• **作業指示**:
以下のすべての項目に含まれる各行を、空行を除いて、「番号」と「行」の二列から成るMarkdownの表として示してください。画像は回答に含めないでください。

• **提供データ**:
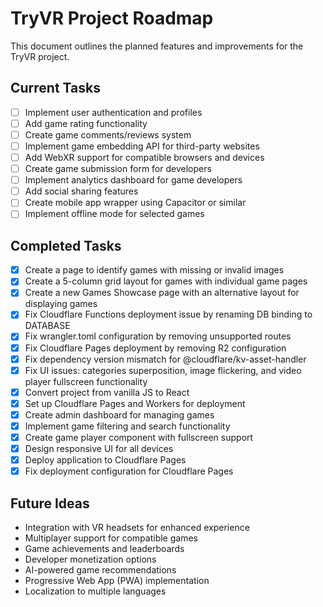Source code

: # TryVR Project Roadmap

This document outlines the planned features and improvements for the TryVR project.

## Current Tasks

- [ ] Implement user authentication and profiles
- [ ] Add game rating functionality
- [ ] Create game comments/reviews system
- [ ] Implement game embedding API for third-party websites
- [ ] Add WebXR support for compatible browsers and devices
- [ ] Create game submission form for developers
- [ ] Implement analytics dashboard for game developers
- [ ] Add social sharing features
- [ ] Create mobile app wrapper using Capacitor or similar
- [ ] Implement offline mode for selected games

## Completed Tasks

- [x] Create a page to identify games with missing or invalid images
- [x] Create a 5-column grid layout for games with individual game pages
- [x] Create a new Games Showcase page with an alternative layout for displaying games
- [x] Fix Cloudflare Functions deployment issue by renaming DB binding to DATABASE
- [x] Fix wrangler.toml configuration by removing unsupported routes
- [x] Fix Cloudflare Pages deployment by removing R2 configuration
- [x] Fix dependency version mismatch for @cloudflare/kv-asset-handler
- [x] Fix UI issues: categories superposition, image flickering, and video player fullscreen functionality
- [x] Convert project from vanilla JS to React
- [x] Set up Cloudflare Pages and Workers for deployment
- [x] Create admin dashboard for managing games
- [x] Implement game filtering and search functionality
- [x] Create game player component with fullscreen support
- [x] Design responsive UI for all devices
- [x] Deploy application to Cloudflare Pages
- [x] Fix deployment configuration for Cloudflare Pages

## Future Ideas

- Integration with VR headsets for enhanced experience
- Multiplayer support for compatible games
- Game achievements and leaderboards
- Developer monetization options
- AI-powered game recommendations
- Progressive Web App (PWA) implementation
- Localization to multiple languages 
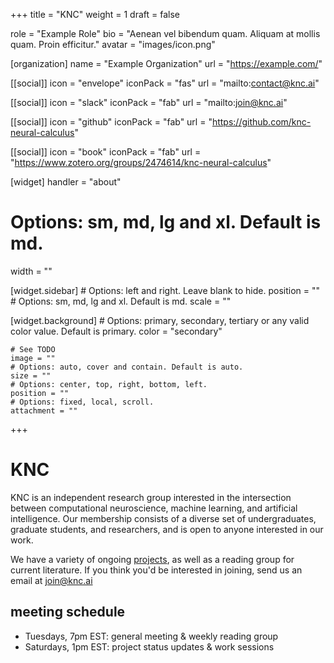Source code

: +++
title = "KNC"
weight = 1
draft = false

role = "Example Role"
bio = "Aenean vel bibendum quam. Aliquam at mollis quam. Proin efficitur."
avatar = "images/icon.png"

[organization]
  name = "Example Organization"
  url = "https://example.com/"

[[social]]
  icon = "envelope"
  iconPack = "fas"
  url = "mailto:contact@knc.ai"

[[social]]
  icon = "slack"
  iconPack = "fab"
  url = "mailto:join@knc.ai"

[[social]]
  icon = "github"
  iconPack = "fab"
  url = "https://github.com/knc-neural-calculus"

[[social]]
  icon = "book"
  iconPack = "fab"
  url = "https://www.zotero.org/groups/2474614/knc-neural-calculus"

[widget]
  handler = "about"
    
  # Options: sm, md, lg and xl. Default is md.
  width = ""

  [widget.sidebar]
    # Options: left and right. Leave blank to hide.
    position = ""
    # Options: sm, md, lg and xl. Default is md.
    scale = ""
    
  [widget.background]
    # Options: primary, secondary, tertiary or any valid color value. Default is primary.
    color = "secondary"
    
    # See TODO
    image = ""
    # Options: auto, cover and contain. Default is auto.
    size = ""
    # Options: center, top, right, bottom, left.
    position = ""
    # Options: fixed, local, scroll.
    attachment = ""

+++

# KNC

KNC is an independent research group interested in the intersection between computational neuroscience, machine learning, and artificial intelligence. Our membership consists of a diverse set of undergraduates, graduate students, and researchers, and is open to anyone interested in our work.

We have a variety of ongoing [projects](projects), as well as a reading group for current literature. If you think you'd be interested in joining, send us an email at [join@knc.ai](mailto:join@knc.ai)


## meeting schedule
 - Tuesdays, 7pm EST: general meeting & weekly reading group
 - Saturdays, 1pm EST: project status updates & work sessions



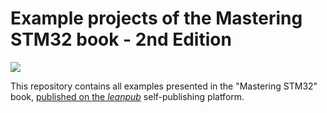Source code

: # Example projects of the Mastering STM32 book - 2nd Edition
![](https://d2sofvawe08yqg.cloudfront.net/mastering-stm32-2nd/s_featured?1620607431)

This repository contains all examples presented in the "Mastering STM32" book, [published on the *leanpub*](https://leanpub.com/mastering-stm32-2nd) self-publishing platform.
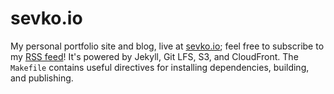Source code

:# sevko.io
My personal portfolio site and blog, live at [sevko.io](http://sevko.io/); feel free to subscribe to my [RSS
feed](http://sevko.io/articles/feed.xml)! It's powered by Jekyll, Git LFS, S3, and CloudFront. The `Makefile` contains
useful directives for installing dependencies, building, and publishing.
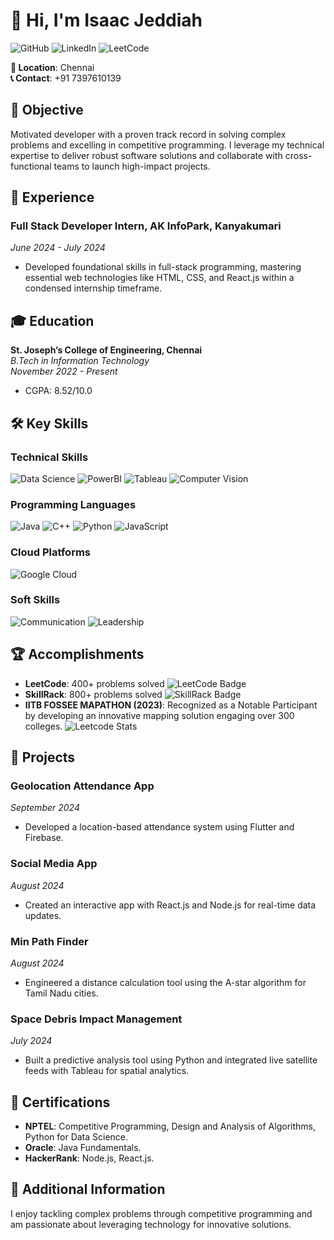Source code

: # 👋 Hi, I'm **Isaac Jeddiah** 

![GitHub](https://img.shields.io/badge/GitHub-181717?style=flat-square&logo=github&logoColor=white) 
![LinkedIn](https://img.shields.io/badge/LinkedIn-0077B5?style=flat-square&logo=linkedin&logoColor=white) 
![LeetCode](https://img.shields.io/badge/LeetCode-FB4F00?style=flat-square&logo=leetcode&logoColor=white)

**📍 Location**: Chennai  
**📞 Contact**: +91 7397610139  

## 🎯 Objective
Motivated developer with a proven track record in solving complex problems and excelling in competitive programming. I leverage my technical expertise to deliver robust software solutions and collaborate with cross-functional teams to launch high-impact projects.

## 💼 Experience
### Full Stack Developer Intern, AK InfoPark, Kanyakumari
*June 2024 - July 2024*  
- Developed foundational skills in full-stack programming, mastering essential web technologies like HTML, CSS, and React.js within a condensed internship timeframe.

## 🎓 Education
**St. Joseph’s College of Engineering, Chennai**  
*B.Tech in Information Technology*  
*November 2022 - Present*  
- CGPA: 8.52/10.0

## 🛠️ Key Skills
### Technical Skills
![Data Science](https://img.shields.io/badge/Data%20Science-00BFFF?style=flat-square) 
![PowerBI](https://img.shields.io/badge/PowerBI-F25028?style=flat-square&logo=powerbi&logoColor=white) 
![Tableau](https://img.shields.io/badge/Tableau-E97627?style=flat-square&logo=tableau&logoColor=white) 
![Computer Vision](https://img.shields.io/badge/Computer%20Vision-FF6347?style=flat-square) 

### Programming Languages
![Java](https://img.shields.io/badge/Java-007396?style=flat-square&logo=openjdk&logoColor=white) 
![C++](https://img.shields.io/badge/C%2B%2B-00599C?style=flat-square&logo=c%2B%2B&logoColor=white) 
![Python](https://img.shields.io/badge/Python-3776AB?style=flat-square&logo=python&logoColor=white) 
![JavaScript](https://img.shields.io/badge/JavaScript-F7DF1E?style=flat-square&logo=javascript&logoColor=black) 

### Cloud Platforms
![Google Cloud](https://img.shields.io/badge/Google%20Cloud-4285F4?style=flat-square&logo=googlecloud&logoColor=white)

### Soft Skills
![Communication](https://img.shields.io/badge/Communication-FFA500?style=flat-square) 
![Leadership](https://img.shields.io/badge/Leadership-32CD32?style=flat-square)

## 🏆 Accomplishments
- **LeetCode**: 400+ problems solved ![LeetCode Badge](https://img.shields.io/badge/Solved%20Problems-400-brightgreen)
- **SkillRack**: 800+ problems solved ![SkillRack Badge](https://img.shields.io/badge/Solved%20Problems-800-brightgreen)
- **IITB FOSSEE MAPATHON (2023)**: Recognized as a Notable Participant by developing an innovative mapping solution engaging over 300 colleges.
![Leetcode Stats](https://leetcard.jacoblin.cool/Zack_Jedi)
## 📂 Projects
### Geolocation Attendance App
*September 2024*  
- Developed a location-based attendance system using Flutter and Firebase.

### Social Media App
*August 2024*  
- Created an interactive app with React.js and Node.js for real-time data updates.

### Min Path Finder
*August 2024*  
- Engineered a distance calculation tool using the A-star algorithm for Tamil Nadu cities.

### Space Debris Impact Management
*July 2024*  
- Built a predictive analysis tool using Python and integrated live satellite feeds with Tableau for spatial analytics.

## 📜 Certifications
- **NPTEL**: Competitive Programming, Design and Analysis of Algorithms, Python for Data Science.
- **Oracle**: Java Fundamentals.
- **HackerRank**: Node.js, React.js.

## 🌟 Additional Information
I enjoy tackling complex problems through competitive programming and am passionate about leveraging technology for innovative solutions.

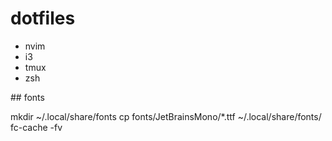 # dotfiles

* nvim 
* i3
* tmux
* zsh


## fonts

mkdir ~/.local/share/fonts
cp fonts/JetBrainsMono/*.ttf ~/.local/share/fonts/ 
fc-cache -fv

• **回答**:
| 番号 | 行 |
|---|---|
| 1 | Source code |
| 2 | : # TryVR Project Roadmap |
| 3 | This document outlines the planned features and improvements for the TryVR project. |
| 4 | ## Current Tasks |
| 5 | - [ ] Implement user authentication and profiles |
| 6 | - [ ] Add game rating functionality |
| 7 | - [ ] Create game comments/reviews system |
| 8 | - [ ] Implement game embedding API for third-party websites |
| 9 | - [ ] Add WebXR support for compatible browsers and devices |
| 10 | - [ ] Create game submission form for developers |
| 11 | - [ ] Implement analytics dashboard for game developers |
| 12 | - [ ] Add social sharing features |
| 13 | - [ ] Create mobile app wrapper using Capacitor or similar |
| 14 | - [ ] Implement offline mode for selected games |
| 15 | ## Completed Tasks |
| 16 | - [x] Create a page to identify games with missing or invalid images |
| 17 | - [x] Create a 5-column grid layout for games with individual game pages |
| 18 | - [x] Create a new Games Showcase page with an alternative layout for displaying games |
| 19 | - [x] Fix Cloudflare Functions deployment issue by renaming DB binding to DATABASE |
| 20 | - [x] Fix wrangler.toml configuration by removing unsupported routes |
| 21 | - [x] Fix Cloudflare Pages deployment by removing R2 configuration |
| 22 | - [x] Fix dependency version mismatch for @cloudflare/kv-asset-handler |
| 23 | - [x] Fix UI issues: categories superposition, image flickering, and video player fullscreen functionality |
| 24 | - [x] Convert project from vanilla JS to React |
| 25 | - [x] Set up Cloudflare Pages and Workers for deployment |
| 26 | - [x] Create admin dashboard for managing games |
| 27 | - [x] Implement game filtering and search functionality |
| 28 | - [x] Create game player component with fullscreen support |
| 29 | - [x] Design responsive UI for all devices |
| 30 | - [x] Deploy application to Cloudflare Pages |
| 31 | - [x] Fix deployment configuration for Cloudflare Pages |
| 32 | ## Future Ideas |
| 33 | - Integration with VR headsets for enhanced experience |
| 34 | - Multiplayer support for compatible games |
| 35 | - Game achievements and leaderboards |
| 36 | - Developer monetization options |
| 37 | - AI-powered game recommendations |
| 38 | - Progressive Web App (PWA) implementation |
| 39 | - Localization to multiple languages  |
| 40 | Source code |
| 41 | : +++ |
| 42 | title = "KNC" |
| 43 | weight = 1 |
| 44 | draft = false |
| 45 | role = "Example Role" |
| 46 | bio = "Aenean vel bibendum quam. Aliquam at mollis quam. Proin efficitur." |
| 47 | avatar = "images/icon.png" |
| 48 | [organization] |
| 49 |   name = "Example Organization" |
| 50 |   url = "https://example.com/" |
| 51 | [[social]] |
| 52 |   icon = "envelope" |
| 53 |   iconPack = "fas" |
| 54 |   url = "mailto:contact@knc.ai" |
| 55 | [[social]] |
| 56 |   icon = "slack" |
| 57 |   iconPack = "fab" |
| 58 |   url = "mailto:join@knc.ai" |
| 59 | [[social]] |
| 60 |   icon = "github" |
| 61 |   iconPack = "fab" |
| 62 |   url = "https://github.com/knc-neural-calculus" |
| 63 | [[social]] |
| 64 |   icon = "book" |
| 65 |   iconPack = "fab" |
| 66 |   url = "https://www.zotero.org/groups/2474614/knc-neural-calculus" |
| 67 | [widget] |
| 68 |   handler = "about" |
| 69 |   # Options: sm, md, lg and xl. Default is md. |
| 70 |   width = "" |
| 71 |   [widget.sidebar] |
| 72 |     # Options: left and right. Leave blank to hide. |
| 73 |     position = "" |
| 74 |     # Options: sm, md, lg and xl. Default is md. |
| 75 |     scale = "" |
| 76 |   [widget.background] |
| 77 |     # Options: primary, secondary, tertiary or any valid color value. Default is primary. |
| 78 |     color = "secondary" |
| 79 |     # See TODO |
| 80 |     image = "" |
| 81 |     # Options: auto, cover and contain. Default is auto. |
| 82 |     size = "" |
| 83 |     # Options: center, top, right, bottom, left. |
| 84 |     position = "" |
| 85 |     # Options: fixed, local, scroll. |
| 86 |     attachment = "" |
| 87 | +++ |
| 88 | # KNC |
| 89 | KNC is an independent research group interested in the intersection between computational neuroscience, machine learning, and artificial intelligence. Our membership consists of a diverse set of undergraduates, graduate students, and researchers, and is open to anyone interested in our work. |
| 90 | We have a variety of ongoing [projects](projects), as well as a reading group for current literature. If you think you'd be interested in joining, send us an email at [join@knc.ai](mailto:join@knc.ai) |
| 91 | ## meeting schedule |
| 92 |  - Tuesdays, 7pm EST: general meeting & weekly reading group |
| 93 |  - Saturdays, 1pm EST: project status updates & work sessions |
| 94 | Source code |
| 95 | : # Example projects of the Mastering STM32 book - 2nd Edition |
| 96 | ![](https://d2sofvawe08yqg.cloudfront.net/mastering-stm32-2nd/s_featured?1620607431) |
| 97 | This repository contains all examples presented in the "Mastering STM32" book, [published on the *leanpub*](https://leanpub.com/mastering-stm32-2nd) self-publishing platform. |
| 98 | Source code |
| 99 | :# sevko.io |
| 100 | My personal portfolio site and blog, live at [sevko.io](http://sevko.io/); feel free to subscribe to my [RSS |
| 101 | feed](http://sevko.io/articles/feed.xml)! It's powered by Jekyll, Git LFS, S3, and CloudFront. The `Makefile` contains |
| 102 | useful directives for installing dependencies, building, and publishing. |
| 103 | Source code |
| 104 | : # 👋 Hi, I'm **Isaac Jeddiah**  |
| 105 | ![GitHub](https://img.shields.io/badge/GitHub-181717?style=flat-square&logo=github&logoColor=white)  |
| 106 | ![LinkedIn](https://img.shields.io/badge/LinkedIn-0077B5?style=flat-square&logo=linkedin&logoColor=white)  |
| 107 | ![LeetCode](https://img.shields.io/badge/LeetCode-FB4F00?style=flat-square&logo=leetcode&logoColor=white) |
| 108 | **📍 Location**: Chennai   |
| 109 | **📞 Contact**: +91 7397610139   |
| 110 | ## 🎯 Objective |
| 111 | Motivated developer with a proven track record in solving complex problems and excelling in competitive programming. I leverage my technical expertise to deliver robust software solutions and collaborate with cross-functional teams to launch high-impact projects. |
| 112 | ## 💼 Experience |
| 113 | ### Full Stack Developer Intern, AK InfoPark, Kanyakumari |
| 114 | *June 2024 - July 2024*   |
| 115 | - Developed foundational skills in full-stack programming, mastering essential web technologies like HTML, CSS, and React.js within a condensed internship timeframe. |
| 116 | ## 🎓 Education |
| 117 | **St. Joseph’s College of Engineering, Chennai**   |
| 118 | *B.Tech in Information Technology*   |
| 119 | *November 2022 - Present*   |
| 120 | - CGPA: 8.52/10.0 |
| 121 | ## 🛠️ Key Skills |
| 122 | ### Technical Skills |
| 123 | ![Data Science](https://img.shields.io/badge/Data%20Science-00BFFF?style=flat-square)  |
| 124 | ![PowerBI](https://img.shields.io/badge/PowerBI-F25028?style=flat-square&logo=powerbi&logoColor=white)  |
| 125 | ![Tableau](https://img.shields.io/badge/Tableau-E97627?style=flat-square&logo=tableau&logoColor=white)  |
| 126 | ![Computer Vision](https://img.shields.io/badge/Computer%20Vision-FF6347?style=flat-square)  |
| 127 | ### Programming Languages |
| 128 | ![Java](https://img.shields.io/badge/Java-007396?style=flat-square&logo=openjdk&logoColor=white)  |
| 129 | ![C++](https://img.shields.io/badge/C%2B%2B-00599C?style=flat-square&logo=c%2B%2B&logoColor=white)  |
| 130 | ![Python](https://img.shields.io/badge/Python-3776AB?style=flat-square&logo=python&logoColor=white)  |
| 131 | ![JavaScript](https://img.shields.io/badge/JavaScript-F7DF1E?style=flat-square&logo=javascript&logoColor=black)  |
| 132 | ### Cloud Platforms |
| 133 | ![Google Cloud](https://img.shields.io/badge/Google%20Cloud-4285F4?style=flat-square&logo=googlecloud&logoColor=white) |
| 134 | ### Soft Skills |
| 135 | ![Communication](https://img.shields.io/badge/Communication-FFA500?style=flat-square)  |
| 136 | ![Leadership](https://img.shields.io/badge/Leadership-32CD32?style=flat-square) |
| 137 | ## 🏆 Accomplishments |
| 138 | - **LeetCode**: 400+ problems solved ![LeetCode Badge](https://img.shields.io/badge/Solved%20Problems-400-brightgreen) |
| 139 | - **SkillRack**: 800+ problems solved ![SkillRack Badge](https://img.shields.io/badge/Solved%20Problems-800-brightgreen) |
| 140 | - **IITB FOSSEE MAPATHON (2023)**: Recognized as a Notable Participant by developing an innovative mapping solution engaging over 300 colleges. |
| 141 | ![Leetcode Stats](https://leetcard.jacoblin.cool/Zack_Jedi) |
| 142 | ## 📂 Projects |
| 143 | ### Geolocation Attendance App |
| 144 | *September 2024*   |
| 145 | - Developed a location-based attendance system using Flutter and Firebase. |
| 146 | ### Social Media App |
| 147 | *August 2024*   |
| 148 | - Created an interactive app with React.js and Node.js for real-time data updates. |
| 149 | ### Min Path Finder |
| 150 | *August 2024*   |
| 151 | - Engineered a distance calculation tool using the A-star algorithm for Tamil Nadu cities. |
| 152 | ### Space Debris Impact Management |
| 153 | *July 2024*   |
| 154 | - Built a predictive analysis tool using Python and integrated live satellite feeds with Tableau for spatial analytics. |
| 155 | ## 📜 Certifications |
| 156 | - **NPTEL**: Competitive Programming, Design and Analysis of Algorithms, Python for Data Science. |
| 157 | - **Oracle**: Java Fundamentals. |
| 158 | - **HackerRank**: Node.js, React.js. |
| 159 | ## 🌟 Additional Information |
| 160 | I enjoy tackling complex problems through competitive programming and am passionate about leveraging technology for innovative solutions. |
| 161 |  # dotfiles |
| 162 | * nvim  |
| 163 | * i3 |
| 164 | * tmux |
| 165 | * zsh |
| 166 | ## fonts |
| 167 | mkdir ~/.local/share/fonts |
| 168 | cp fonts/JetBrainsMono/*.ttf ~/.local/share/fonts/  |
| 169 | fc-cache -fv |